Es dauert eine knappe Woche, in der ich mir nichts anmerken lassen darf. Der Job inklusive der Recherchen muss weitergehen. Immerhin weiß ich, dass der Bürgermeister und seine Netzwerke alle im Bilde sein werden. Das macht die Aufgabe nicht einfacher. Dann stehen eines Morgens der Chefredakteur und der Personalchef im Büro. Sie haben alles vorbereitet, die betroffene Person wird zum Gespräch gebeten. Es wird nichts dementiert, aber so getan, als wenn das ja nun kein Drama sei. Chefredakteur und Personalleiter machen klar, dass es das war. Wie üblich, in solchen Momenten, bleibt eine halbe Stunde Zeit, um die persönlichen Sachen zu packen. Wenig später werden dann Chefredakteur und Personalleitung meinen Mitarbeitenden verdeutlichen, dass es zu der Freistellung keine Alternative gegeben hat. Auch sie müssen sich verklausuliert ausdrücken und auf Nachfragen wird nicht geantwortet.

Nun ist es zwar raus – und die undichte Stelle wohl geschlossen -, aber natürlich sorgt die unerwartete Trennung von einer langjährigen Redaktionskraft auch in der Region für viel Gesprächs- und Diskussionsstoff. Die vielen Male, die ich angesprochen werde, konnte ich irgendwann nicht mehr zählen. Und ich muss immer wieder um Verständnis bitten, dass ich mich – so gerne ich das damals getan hätte – in der Sache nicht äußern darf. Aus manchen Ecken nehme ich in diesen Wochen durchaus wahr, dass mehr oder weniger erfolgreich auch Stimmung gegen mich gemacht wird. Nach einiger Zeit ist dann doch etwas an Hintergründen durchgesickert, weil aus – sagen wir mal Netzwerken – gegen die Entlassung gearbeitet wurde. Das hat es dann auch etwas leichter gemacht, weil es nicht mehr nur in meine Richtung hieß „Aber man kann doch nicht einfach einem Menschen, der so lange für ein Unternehmen gearbeitet hat, so nach Hause schicken…“.

Heute im Rückblick auf diese Zeit bin ich dankbar, dass ich trotz der undichten Stelle in keine gestellte Falle – auch da fallen mir einige Beispiele ein, die im Rückblick zumindest komisch erscheinen – getappt bin.
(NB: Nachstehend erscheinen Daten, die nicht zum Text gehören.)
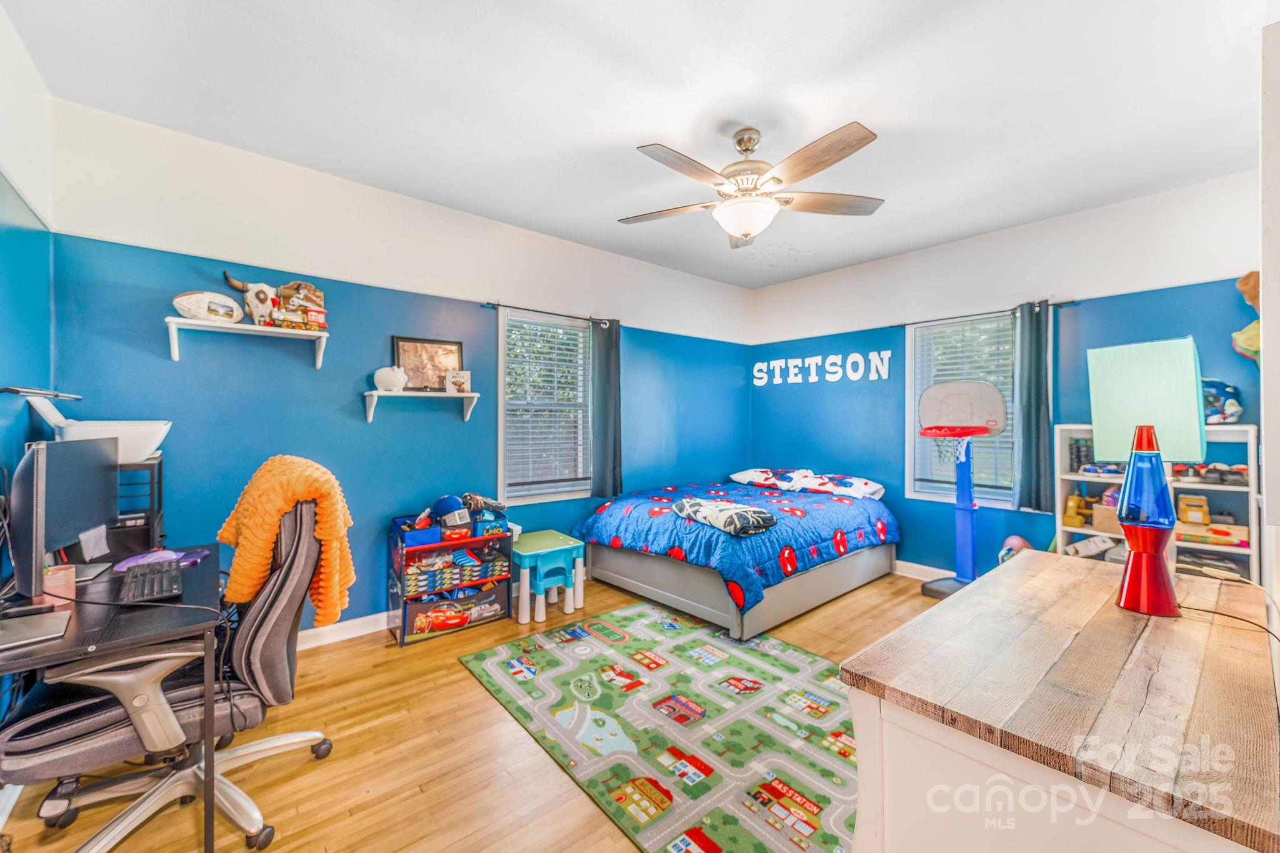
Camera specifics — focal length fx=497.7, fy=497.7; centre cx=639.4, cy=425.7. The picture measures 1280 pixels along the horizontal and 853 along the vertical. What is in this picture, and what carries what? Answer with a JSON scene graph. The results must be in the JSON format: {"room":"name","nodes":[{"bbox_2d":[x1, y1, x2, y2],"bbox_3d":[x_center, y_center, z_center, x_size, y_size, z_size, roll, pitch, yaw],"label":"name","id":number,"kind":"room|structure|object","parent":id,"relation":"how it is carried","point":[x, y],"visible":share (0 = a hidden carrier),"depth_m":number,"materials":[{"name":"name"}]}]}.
{"room":"bedroom","nodes":[
{"label":"bedroom","id":0,"kind":"room"},
{"bbox_2d":[0,3,54,588],"bbox_3d":[-1.515,-0.090,0.786,0.142,2.768,3.907,0,0,-41],"label":"left wall","id":1,"kind":"structure","parent":0,"point":[1,180],"depth_m":1.90,"materials":[{"name":"paint"}]},
{"bbox_2d":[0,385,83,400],"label":"desk lamp","id":2,"kind":"object","parent":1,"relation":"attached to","point":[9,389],"visible":1,"depth_m":1.75,"materials":[{"name":"black"}]},
{"bbox_2d":[41,98,754,630],"bbox_3d":[-0.748,-0.095,3.917,5.063,2.753,0.151,0,0,-41],"label":"back wall","id":3,"kind":"structure","parent":0,"point":[364,424],"depth_m":2.92,"materials":[{"name":"blue paint"}]},
{"bbox_2d":[164,316,329,367],"bbox_3d":[-2.031,-0.422,2.608,0.693,0.178,0.216,0,0,-41],"label":"wall shelf","id":4,"kind":"object","parent":3,"relation":"attached to","point":[241,327],"visible":0.98,"depth_m":2.55,"materials":[{"name":"white wood"}]},
{"bbox_2d":[172,291,243,323],"bbox_3d":[-2.217,-0.606,2.565,0.295,0.157,0.154,0,0,-41],"label":"football","id":5,"kind":"object","parent":4,"relation":"on","point":[181,302],"visible":0.97,"depth_m":2.52,"materials":[{"name":"white"}]},
{"bbox_2d":[221,271,280,325],"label":"cow skull","id":6,"kind":"object","parent":4,"relation":"on","point":[244,287],"visible":0.91,"depth_m":2.71,"materials":[{"name":"white"}]},
{"bbox_2d":[273,281,327,330],"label":"toy train","id":7,"kind":"object","parent":4,"relation":"on","point":[284,292],"visible":0.92,"depth_m":2.82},
{"bbox_2d":[295,611,391,650],"bbox_3d":[-1.404,1.230,3.323,3.926,0.099,0.017,0,0,-41],"label":"baseboard","id":8,"kind":"structure","parent":3,"relation":"attached to","point":[367,627],"depth_m":2.99,"materials":[{"name":"white paint"}]},
{"bbox_2d":[363,389,479,423],"bbox_3d":[-1.407,-0.123,3.233,0.707,0.188,0.206,0,0,-41],"label":"wall shelf","id":9,"kind":"object","parent":3,"relation":"attached to","point":[467,394],"visible":0.98,"depth_m":3.16,"materials":[{"name":"white wood"}]},
{"bbox_2d":[372,366,408,391],"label":"piggy bank","id":10,"kind":"object","parent":9,"relation":"on","point":[379,379],"visible":1,"depth_m":3.13,"materials":[{"name":"white ceramic"}]},
{"bbox_2d":[392,336,464,390],"bbox_3d":[-1.404,-0.405,3.315,0.419,0.348,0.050,0,0,-41],"label":"framed picture","id":11,"kind":"object","parent":9,"relation":"on","point":[397,342],"visible":0.88,"depth_m":3.30,"materials":[{"name":"brown paper"}]},
{"bbox_2d":[445,369,471,393],"bbox_3d":[-1.257,-0.298,3.444,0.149,0.152,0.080,0,0,-11],"label":"small picture","id":12,"kind":"object","parent":9,"relation":"on","point":[464,384],"visible":1,"depth_m":3.42,"materials":[{"name":"white"}]},
{"bbox_2d":[495,308,594,504],"bbox_3d":[-0.722,-0.097,3.948,0.861,1.472,0.145,0,0,-41],"label":"window","id":13,"kind":"structure","parent":3,"relation":"in","point":[502,381],"depth_m":3.95,"materials":[{"name":"white glass"}]},
{"bbox_2d":[502,311,591,494],"bbox_3d":[-0.705,-0.142,3.942,0.672,1.356,0.053,0,0,-41],"label":"window blind","id":14,"kind":"object","parent":13,"relation":"attached to","point":[544,327],"visible":0.94,"depth_m":3.91,"materials":[{"name":"white plastic"}]},
{"bbox_2d":[483,301,612,325],"bbox_3d":[-0.690,-0.870,3.875,1.130,0.052,0.112,0,0,-41],"label":"curtain rod","id":15,"kind":"object","parent":3,"relation":"attached to","point":[509,307],"visible":0.84,"depth_m":3.76,"materials":[{"name":"black metal"}]},
{"bbox_2d":[590,316,622,498],"bbox_3d":[-0.273,-0.147,4.136,0.297,1.452,0.107,0,0,-41],"label":"curtain","id":16,"kind":"object","parent":15,"relation":"hanging from","point":[604,426],"visible":0.96,"depth_m":4.12,"materials":[{"name":"fabric"}]},
{"bbox_2d":[0,566,953,852],"bbox_3d":[0.567,1.342,2.226,5.333,0.102,4.278,0,0,-41],"label":"floor","id":17,"kind":"structure","parent":0,"point":[479,702],"depth_m":1.91,"materials":[{"name":"brown wood"}]},
{"bbox_2d":[0,547,229,852],"bbox_3d":[-1.774,0.913,1.626,0.616,0.734,1.113,0,0,-41],"label":"desk","id":18,"kind":"object","parent":17,"relation":"on","point":[69,640],"visible":0.69,"depth_m":1.42,"materials":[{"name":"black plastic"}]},
{"bbox_2d":[0,608,71,653],"bbox_3d":[-1.694,0.544,1.291,0.267,0.018,0.237,0,0,-41],"label":"laptop","id":19,"kind":"object","parent":18,"relation":"on","point":[4,632],"visible":0.99,"depth_m":1.33,"materials":[{"name":"silver metal"}]},
{"bbox_2d":[41,562,76,603],"bbox_3d":[-1.857,0.503,1.595,0.079,0.094,0.081,0,0,-41],"label":"pink cup","id":20,"kind":"object","parent":18,"relation":"on","point":[69,573],"visible":0.82,"depth_m":1.57,"materials":[{"name":"pink"}]},
{"bbox_2d":[8,434,115,596],"bbox_3d":[-1.934,0.294,1.714,0.205,0.492,0.618,0,0,-18],"label":"monitor","id":21,"kind":"object","parent":18,"relation":"on","point":[66,484],"visible":0.99,"depth_m":1.61,"materials":[{"name":"black plastic"}]},
{"bbox_2d":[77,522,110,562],"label":"paper","id":22,"kind":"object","parent":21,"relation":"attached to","point":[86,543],"visible":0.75,"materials":[{"name":"white paper"}]},
{"bbox_2d":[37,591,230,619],"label":"power cable","id":23,"kind":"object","parent":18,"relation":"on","point":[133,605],"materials":[{"name":"black rubber"}]},
{"bbox_2d":[110,455,164,556],"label":"shelf","id":24,"kind":"object","parent":18,"relation":"on","point":[159,495],"visible":0.42,"depth_m":2.14,"materials":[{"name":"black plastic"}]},
{"bbox_2d":[22,393,173,463],"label":"printer","id":25,"kind":"object","parent":24,"relation":"on","point":[79,434],"visible":0.68,"depth_m":2.07,"materials":[{"name":"white plastic"}]},
{"bbox_2d":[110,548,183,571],"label":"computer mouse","id":26,"kind":"object","parent":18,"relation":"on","point":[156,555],"visible":0.8,"depth_m":1.91,"materials":[{"name":"purple plastic"}]},
{"bbox_2d":[118,559,183,603],"bbox_3d":[-1.685,0.536,1.722,0.141,0.031,0.444,0,0,-41],"label":"keyboard","id":27,"kind":"object","parent":18,"relation":"on","point":[159,585],"visible":0.99,"depth_m":1.66,"materials":[{"name":"black plastic"}]},
{"bbox_2d":[0,482,334,852],"bbox_3d":[-1.464,0.756,1.634,0.760,1.051,0.727,0,0,-41],"label":"office chair","id":28,"kind":"object","parent":17,"relation":"on","point":[254,617],"visible":0.81,"depth_m":1.52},
{"bbox_2d":[219,456,354,627],"bbox_3d":[-1.261,0.415,1.815,0.365,0.574,0.402,0,0,-41],"label":"blanket","id":29,"kind":"object","parent":28,"relation":"on","point":[269,528],"visible":0.93,"depth_m":1.70,"materials":[{"name":"orange fabric"}]},
{"bbox_2d":[386,513,512,645],"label":"toy organizer","id":30,"kind":"object","parent":17,"relation":"on","point":[394,583],"visible":0.71,"depth_m":3.18,"materials":[{"name":"plastic"}]},
{"bbox_2d":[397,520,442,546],"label":"blue bin","id":31,"kind":"object","parent":30,"relation":"in","point":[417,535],"visible":0.68,"depth_m":3.00,"materials":[{"name":"blue plastic"}]},
{"bbox_2d":[430,494,469,525],"bbox_3d":[-1.229,0.543,3.265,0.218,0.176,0.234,0,0,-41],"label":"helmet","id":32,"kind":"object","parent":30,"relation":"in","point":[452,505],"visible":0.97,"depth_m":3.21,"materials":[{"name":"blue plastic"}]},
{"bbox_2d":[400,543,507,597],"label":"toy bin","id":33,"kind":"object","parent":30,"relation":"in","point":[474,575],"visible":0.69,"depth_m":3.24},
{"bbox_2d":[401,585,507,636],"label":"toy bin","id":34,"kind":"object","parent":30,"relation":"in","point":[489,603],"visible":0.7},
{"bbox_2d":[461,492,504,516],"bbox_3d":[-1.082,0.523,3.395,0.279,0.122,0.219,0,0,-41],"label":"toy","id":35,"kind":"object","parent":30,"relation":"in","point":[482,500],"visible":0.96,"depth_m":3.34,"materials":[{"name":"grey"}]},
{"bbox_2d":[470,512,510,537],"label":"blue bin","id":36,"kind":"object","parent":30,"relation":"in","point":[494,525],"visible":0.65,"depth_m":3.30,"materials":[{"name":"blue plastic"}]},
{"bbox_2d":[511,530,585,623],"bbox_3d":[-0.687,1.048,3.546,0.478,0.463,0.462,0,0,-41],"label":"table","id":37,"kind":"object","parent":17,"relation":"on","point":[522,553],"visible":0.94,"depth_m":3.42,"materials":[{"name":"plastic"}]},
{"bbox_2d":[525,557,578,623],"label":"stool","id":38,"kind":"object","parent":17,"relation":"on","point":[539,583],"visible":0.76,"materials":[{"name":"teal plastic"}]},
{"bbox_2d":[456,601,858,852],"bbox_3d":[0.282,1.284,2.391,1.583,0.012,2.080,0,0,-41],"label":"play rug","id":39,"kind":"object","parent":17,"relation":"on","point":[662,682],"visible":0.88,"depth_m":2.13,"materials":[{"name":"carpet"}]},
{"bbox_2d":[576,471,901,640],"bbox_3d":[0.821,0.855,4.117,2.076,0.835,1.895,0,0,-41],"label":"bed","id":40,"kind":"object","parent":17,"relation":"on","point":[634,563],"visible":0.97,"depth_m":3.49,"materials":[{"name":"blue fabric"}]},
{"bbox_2d":[581,478,897,613],"bbox_3d":[0.797,0.816,4.035,1.911,0.464,1.760,0,0,-41],"label":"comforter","id":41,"kind":"object","parent":40,"relation":"on","point":[627,518],"visible":0.68,"depth_m":3.49,"materials":[{"name":"blue fabric"}]},
{"bbox_2d":[671,497,776,536],"bbox_3d":[0.546,0.596,3.349,0.420,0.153,0.685,0,0,-29],"label":"folded blanket","id":42,"kind":"object","parent":41,"relation":"on","point":[752,510],"visible":0.99,"depth_m":3.17,"materials":[{"name":"fabric"}]},
{"bbox_2d":[729,467,814,490],"bbox_3d":[1.305,0.512,4.916,0.541,0.189,0.675,0,0,-41],"label":"pillow","id":43,"kind":"object","parent":40,"relation":"on","point":[742,476],"visible":0.91,"depth_m":4.78,"materials":[{"name":"white fabric"}]},
{"bbox_2d":[798,473,885,500],"bbox_3d":[1.805,0.534,4.491,0.481,0.180,0.674,0,0,-41],"label":"pillow","id":44,"kind":"object","parent":40,"relation":"on","point":[870,488],"visible":0.94,"depth_m":4.36,"materials":[{"name":"white fabric"}]},
{"bbox_2d":[916,382,1005,598],"bbox_3d":[2.389,0.495,3.775,0.580,1.577,0.551,0,0,-41],"label":"basketball hoop","id":45,"kind":"object","parent":17,"relation":"on","point":[975,391],"visible":0.96,"depth_m":3.78,"materials":[{"name":"blue plastic"}]},
{"bbox_2d":[997,535,1030,561],"bbox_3d":[2.720,0.966,3.642,0.218,0.302,0.191,0,0,-41],"label":"ball","id":46,"kind":"object","parent":17,"relation":"on","point":[1020,543],"visible":0.44,"depth_m":3.60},
{"bbox_2d":[843,552,1279,852],"bbox_3d":[1.113,0.891,1.236,1.414,0.796,0.617,0,0,-41],"label":"dresser","id":47,"kind":"object","parent":17,"relation":"on","point":[960,598],"visible":0.98,"depth_m":0.92,"materials":[{"name":"brown wood"}]},
{"bbox_2d":[1115,425,1178,616],"bbox_3d":[1.387,0.248,1.363,0.135,0.514,0.132,0,0,-41],"label":"lava lamp","id":48,"kind":"object","parent":47,"relation":"on","point":[1135,563],"visible":1,"depth_m":1.34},
{"bbox_2d":[1181,585,1279,645],"bbox_3d":[1.568,0.489,1.313,0.353,0.138,0.318,0,0,-5],"label":"power cord","id":49,"kind":"object","parent":47,"relation":"on","point":[1215,612],"visible":0.84,"depth_m":1.33,"materials":[{"name":"black plastic"}]},
{"bbox_2d":[1051,425,1258,582],"bbox_3d":[3.225,0.650,3.168,0.345,1.277,0.920,0,0,-41],"label":"white shelf","id":50,"kind":"object","parent":17,"relation":"on","point":[1250,528],"visible":0.38,"depth_m":3.00,"materials":[{"name":"white wood"}]},
{"bbox_2d":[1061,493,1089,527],"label":"yellow toy","id":51,"kind":"object","parent":50,"relation":"in","point":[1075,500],"visible":0.94,"depth_m":3.45,"materials":[{"name":"yellow plastic"}]},
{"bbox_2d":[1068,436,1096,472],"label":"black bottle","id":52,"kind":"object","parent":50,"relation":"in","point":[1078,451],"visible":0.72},
{"bbox_2d":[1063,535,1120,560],"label":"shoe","id":53,"kind":"object","parent":50,"relation":"in","point":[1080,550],"visible":0.9,"depth_m":3.31,"materials":[{"name":"white"}]},
{"bbox_2d":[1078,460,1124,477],"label":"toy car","id":54,"kind":"object","parent":50,"relation":"in","point":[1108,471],"visible":0.93,"depth_m":3.27,"materials":[{"name":"blue"}]},
{"bbox_2d":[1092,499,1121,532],"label":"cardboard box","id":55,"kind":"object","parent":50,"relation":"in","point":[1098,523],"visible":0.55,"depth_m":3.23,"materials":[{"name":"cardboard"}]},
{"bbox_2d":[1176,493,1209,524],"bbox_3d":[3.372,0.504,3.044,0.137,0.146,0.132,0,0,-41],"label":"box","id":56,"kind":"object","parent":50,"relation":"in","point":[1193,500],"visible":0.97,"depth_m":3.00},
{"bbox_2d":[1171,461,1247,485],"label":"shoes","id":57,"kind":"object","parent":50,"relation":"in","point":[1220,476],"visible":0.9,"depth_m":2.98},
{"bbox_2d":[1175,519,1249,547],"bbox_3d":[3.453,0.644,3.031,0.221,0.100,0.351,0,0,-41],"label":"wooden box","id":58,"kind":"object","parent":50,"relation":"in","point":[1235,540],"visible":0.78,"depth_m":2.96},
{"bbox_2d":[1201,377,1243,423],"bbox_3d":[3.508,-0.151,3.072,0.283,0.281,0.276,0,0,-41],"label":"helmet","id":59,"kind":"object","parent":50,"relation":"on","point":[1233,409],"visible":0.66,"depth_m":2.99,"materials":[{"name":"blue"}]},
{"bbox_2d":[2,0,1271,288],"bbox_3d":[0.530,-1.498,2.293,5.095,0.106,4.259,0,0,-41],"label":"ceiling","id":60,"kind":"structure","parent":0,"point":[642,122],"depth_m":2.20,"materials":[{"name":"white paint"}]},
{"bbox_2d":[621,121,883,246],"bbox_3d":[0.550,-1.192,2.495,1.307,0.533,1.304,0,0,7],"label":"ceiling fan","id":61,"kind":"object","parent":60,"relation":"hanging from","point":[842,150],"visible":0.99,"depth_m":2.40,"materials":[{"name":"metal"}]},
{"bbox_2d":[747,170,1264,582],"bbox_3d":[2.562,-0.088,4.113,0.142,2.761,3.885,0,0,-41],"label":"right wall","id":62,"kind":"structure","parent":0,"point":[910,530],"depth_m":3.82,"materials":[{"name":"blue paint"}]},
{"bbox_2d":[753,348,894,385],"bbox_3d":[1.736,-0.557,4.898,0.030,0.275,1.631,0,0,-41],"label":"wall lettering","id":63,"kind":"object","parent":62,"relation":"attached to","point":[755,369],"visible":0.98,"depth_m":4.79,"materials":[{"name":"white"}]},
{"bbox_2d":[893,559,954,580],"bbox_3d":[2.600,1.239,3.984,0.019,0.113,3.345,0,0,-41],"label":"baseboard","id":64,"kind":"structure","parent":62,"relation":"attached to","point":[912,565],"depth_m":4.23,"materials":[{"name":"white paint"}]},
{"bbox_2d":[905,310,1019,506],"bbox_3d":[2.643,-0.110,4.015,0.143,1.523,0.886,0,0,-41],"label":"window","id":65,"kind":"structure","parent":62,"relation":"in","point":[910,488],"depth_m":4.09,"materials":[{"name":"glass"}]},
{"bbox_2d":[910,312,1018,500],"bbox_3d":[2.634,-0.141,4.024,0.054,1.377,0.725,0,0,-41],"label":"window blind","id":66,"kind":"object","parent":65,"relation":"attached to","point":[960,327],"visible":0.49,"depth_m":3.99,"materials":[{"name":"white plastic"}]},
{"bbox_2d":[890,298,1076,327],"bbox_3d":[2.617,-0.864,3.882,0.108,0.049,1.318,0,0,-41],"label":"curtain rod","id":67,"kind":"object","parent":62,"relation":"attached to","point":[1070,302],"visible":0.8,"depth_m":3.82,"materials":[{"name":"black metal"}]},
{"bbox_2d":[1013,300,1053,514],"bbox_3d":[2.874,-0.119,3.638,0.107,1.491,0.267,0,0,-41],"label":"curtain","id":68,"kind":"object","parent":67,"relation":"hanging from","point":[1028,426],"visible":0.95,"depth_m":3.63,"materials":[{"name":"teal fabric"}]},
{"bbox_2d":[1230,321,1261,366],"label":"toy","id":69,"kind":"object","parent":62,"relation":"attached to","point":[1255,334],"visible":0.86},
{"bbox_2d":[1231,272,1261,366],"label":"plush toy","id":70,"kind":"object","parent":62,"relation":"attached to","point":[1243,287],"visible":0.88,"depth_m":2.76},
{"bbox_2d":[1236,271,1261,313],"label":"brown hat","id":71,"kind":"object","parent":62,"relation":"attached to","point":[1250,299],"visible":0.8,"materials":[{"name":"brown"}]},
{"bbox_2d":[1086,336,1208,465],"bbox_3d":[2.053,0.010,2.035,0.342,0.714,0.357,0,0,-41],"label":"lamp shade","id":72,"kind":"object","parent":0,"point":[1095,421],"visible":0.92,"depth_m":1.94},
{"bbox_2d":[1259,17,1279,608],"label":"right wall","id":73,"kind":"structure","parent":0,"point":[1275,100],"depth_m":1.41,"materials":[{"name":"white paint"}]}
]}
Wenn andere wissen, was du weist und was du vorhast, dann bist du halt leicht(er) manipulierbar. (Heiße) Themen und Möglichkeiten gab es damals genug. Ich bin seitdem noch vorsichtiger. Und jedem Redaktionsmitarbeitenden, den ich in den folgenden Jahren eingestellt habe, habe ich unmissverständlich klar gemacht, dass das Redaktionsgeheimnis einer der wichtigsten Erfolgs- und Arbeitsfaktoren für guten und kritischen Journalismus ist.